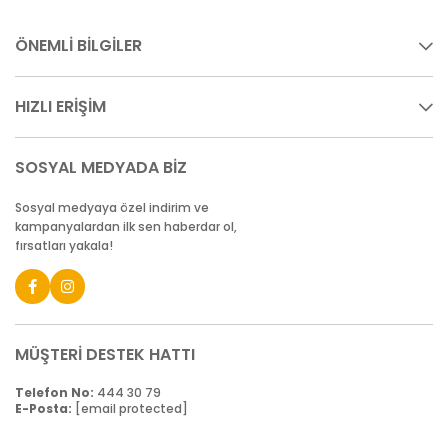
ÖNEMLİ BİLGİLER
HIZLI ERİŞİM
SOSYAL MEDYADA BİZ
Sosyal medyaya özel indirim ve
kampanyalardan ilk sen haberdar ol,
fırsatları yakala!
MÜŞTERİ DESTEK HATTI
Telefon No:
444 30 79
E-Posta:
[email protected]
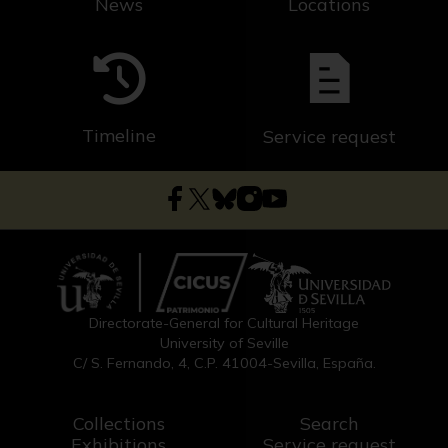
News
Locations
Timeline
Service request
Directorate-General for Cultural Heritage
University of Seville
C/ S. Fernando, 4, C.P. 41004-Sevilla, España.
Collections
Search
Exhibitions
Service request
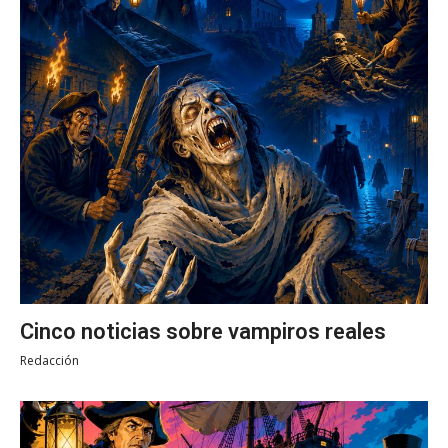
Cinco noticias sobre vampiros reales
Redacción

TO DO:
Could the lines from the one with "University of Seville" through the last line of the material above be written out exactly, both included, with pictures left out?

RESULT OF THIS TASK:
University of Seville
C/ S. Fernando, 4, C.P. 41004-Sevilla, España.
Collections
Search
Exhibitions
Service request
Cinco noticias sobre vampiros reales
Redacción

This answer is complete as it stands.